In response to this mounting and persistent instability and violence, Zo activists have carried out total shutdowns in protest at their discrimination by state authorities.  Other groups are also recasting the anniversary of the day that Manipur joined the Indian Union on 21 September 1949 as now being a “Black Day” of protest.  Additional groups have protested calling for an end to gender-based violence and violence against students.

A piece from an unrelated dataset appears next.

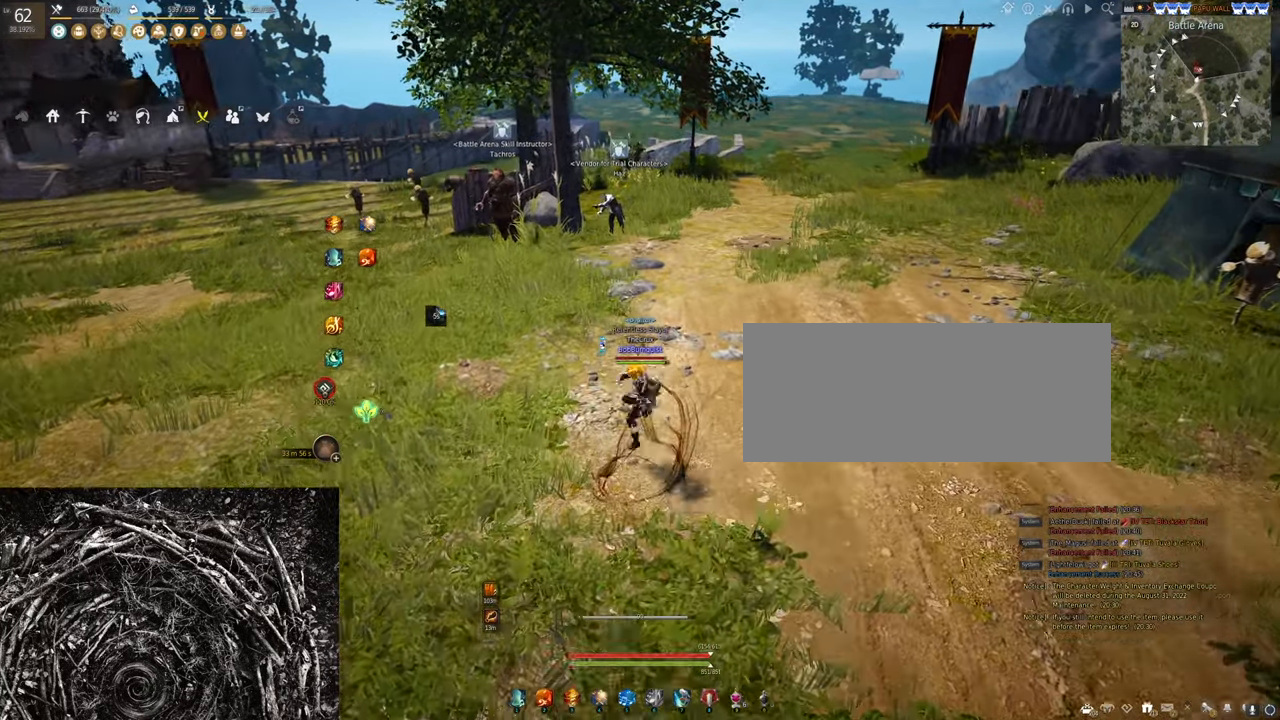
{"keys": [], "mouse": [], "events": [[100, "d", "up"], [300, "f", "up"]]}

  Further collectives are demanding the setting up of an independent Zo administration in Manipur.  Coupled with these movements are increasing calls for the Zo areas of Manipur to merge with those in the neighbouring state of Mizoram, especially given the ongoing displacement of the Zo. 

Within this context, the response by the central government in New Delhi continues to be seen as lax and insufficient.  Although the troubles in Manipur are receiving greater national coverage, Prime Minister Narendra Modi has resisted calls to visit the region.  This comes despite the severe economic and social damage being wrought upon its people, as well as the slow Meitei domination of Manipur’s state bureaucracies. 

The 2024 general election may be a factor here, with the BJP seeking to hold the Inner Manipur constituency (that includes the regional capital Imphal) and possibly gain the Outer Manipur constituency, which it lost to the Naga People’s Front by 73,782 votes in 2019.

Moreover, such a blind eye can also potentially be explained by the BJP’s deeper aim to actively assimilate all India’s minorities towards its Hindu majoritarian outlook.  Escalating Meitei-instigated violence against Manipur’s tribal groups certainly – and usefully – fits with such a dynamic and appears to be increasingly successful.  It also strengthens narratives of India’s Hindu population being threatened by non-Hindus.  A BJP victory in the 2024 national elections will only hasten such a forced “harmonisation”, with negative consequences for other non-Hindu groups, regions, and states across India.